Besides, the US objects to the establishment of China's ADIZ over the East China Sea out of fear that Beijing's increasing activities may thwart its vested interests in the region. Since the establishment of China's ADIZ on Nov 23 the US has been leading a chorus denouncing the move. Its criticism, however, is not worth responding to because China's ADIZ conforms to international law and international practice - more than 20 countries have established ADIZs, and the US was the first to do so 60 years ago.

During Saturday's speech at the Shangri-La Dialogue, Hagel tried to portray the US as a country that defends the international order in the Asia-Pacific region. Washington has never hidden its intention of playing the leading role in Asia-Pacific affairs.
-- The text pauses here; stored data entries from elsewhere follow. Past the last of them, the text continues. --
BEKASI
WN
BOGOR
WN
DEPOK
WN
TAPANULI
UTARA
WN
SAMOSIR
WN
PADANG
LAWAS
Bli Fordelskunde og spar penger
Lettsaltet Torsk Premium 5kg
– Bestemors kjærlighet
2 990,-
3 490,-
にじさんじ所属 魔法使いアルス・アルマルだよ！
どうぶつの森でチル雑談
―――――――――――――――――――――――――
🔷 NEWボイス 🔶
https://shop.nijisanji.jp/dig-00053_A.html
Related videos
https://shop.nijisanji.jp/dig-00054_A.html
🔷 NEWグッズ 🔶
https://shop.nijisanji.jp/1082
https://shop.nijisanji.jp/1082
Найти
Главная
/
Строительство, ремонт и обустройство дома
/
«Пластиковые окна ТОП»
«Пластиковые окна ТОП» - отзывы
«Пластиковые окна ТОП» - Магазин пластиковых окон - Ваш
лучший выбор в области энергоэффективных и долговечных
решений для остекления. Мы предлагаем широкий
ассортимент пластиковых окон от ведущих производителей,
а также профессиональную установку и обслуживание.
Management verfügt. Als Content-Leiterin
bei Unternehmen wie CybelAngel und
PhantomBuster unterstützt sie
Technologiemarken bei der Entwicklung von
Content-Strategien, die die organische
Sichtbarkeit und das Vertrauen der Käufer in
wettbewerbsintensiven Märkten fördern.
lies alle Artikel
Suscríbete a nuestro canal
But given the US' destructive attitude, as reflected in Hagel's remarks, even countries welcoming a bigger role for Uncle Sam in the region have been forced to doubt its real intentions. In fact, an increasing number of people in the region are beginning to realize that the US is hell-bent on fishing in troubled waters.

"The United States will not look the other way when fundamental principles to the international order are being challenged," Hagel said in Singapore. This statement is both hypocritical and self-deceiving.
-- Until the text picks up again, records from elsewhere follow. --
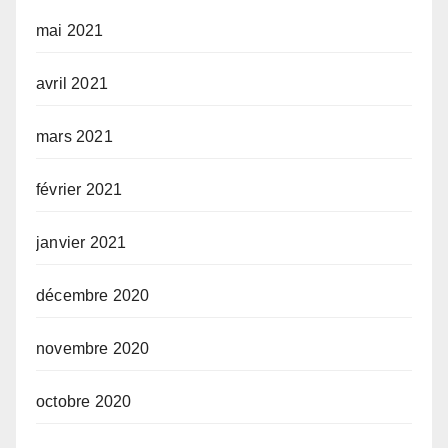
mai 2021
avril 2021
mars 2021
février 2021
janvier 2021
décembre 2020
novembre 2020
octobre 2020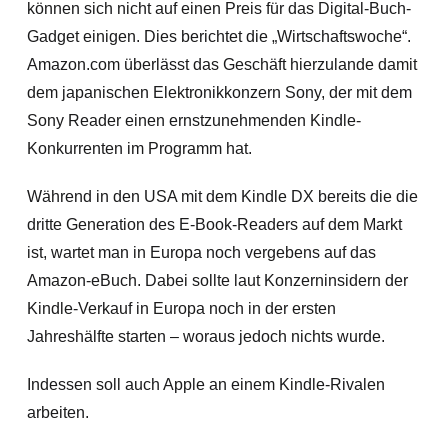
können sich nicht auf einen Preis für das Digital-Buch-
Gadget einigen.
Dies berichtet die „Wirtschaftswoche“.
Amazon.com überlässt das Geschäft hierzulande damit
dem japanischen Elektronikkonzern Sony, der mit dem
Sony Reader einen ernstzunehmenden Kindle-
Konkurrenten im Programm hat.
Während in den USA mit dem Kindle DX bereits die die
dritte Generation des E-Book-Readers auf dem Markt
ist, wartet man in Europa noch vergebens auf das
Amazon-eBuch. Dabei sollte laut Konzerninsidern der
Kindle-Verkauf in Europa noch in der ersten
Jahreshälfte starten – woraus jedoch nichts wurde.
Indessen soll auch Apple an einem Kindle-Rivalen
arbeiten.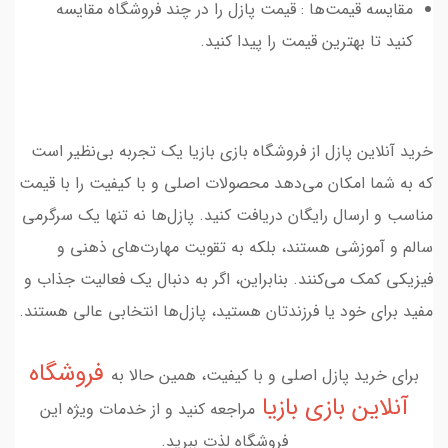
مقایسه قیمت‌ها : قیمت پازل را در چند فروشگاه مقایسه
کنید تا بهترین قیمت را پیدا کنید.
خرید آنلاین پازل از فروشگاه بازی بازیا یک تجربه بی‌نظیر است
که به شما امکان می‌دهد محصولات اصلی و با کیفیت را با قیمت
مناسب و ارسال رایگان دریافت کنید. پازل‌ها نه تنها یک سرگرمی
سالم و آموزشی هستند، بلکه به تقویت مهارت‌های ذهنی و
فیزیکی کمک می‌کنند. بنابراین، اگر به دنبال یک فعالیت جذاب و
مفید برای خود یا فرزندتان هستید، پازل‌ها انتخابی عالی هستند.
فروشگاه
برای خرید پازل اصلی و با کیفیت، همین حالا به
آنلاین بازی بازیا
مراجعه کنید و از خدمات ویژه این
فروشگاه لذت ببرید.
The US has thrown its weight behind Japan, its regional ally, since September 2012 when the Japanese government decided to "nationalize" China's Diaoyu Islands in the East China Sea. During the Shangri-La Dialogue, Hagel and Japanese Prime Minister Shinzo Abe, using the opportunity to speak first, joined hands to challenge China.

If Washington really wants to defend the international order, it should first ask its ally, Tokyo, to accept the facts of history and stop its attempts to change the status quo in the East China Sea. Washington should also ask Abe to stop the right-wing turn of Japanese politicians because it poses the greatest threat to the basic norms of the international order.

By labeling false accusations against China, Hagel has sent a wrong signal, which reflects the US' Cold War mentality and its intention to contain China. This can be detrimental to the two governments' efforts to build a new type of major-power relationship and harm regional efforts to resolve maritime disputes.

The author is a senior writer with China Daily.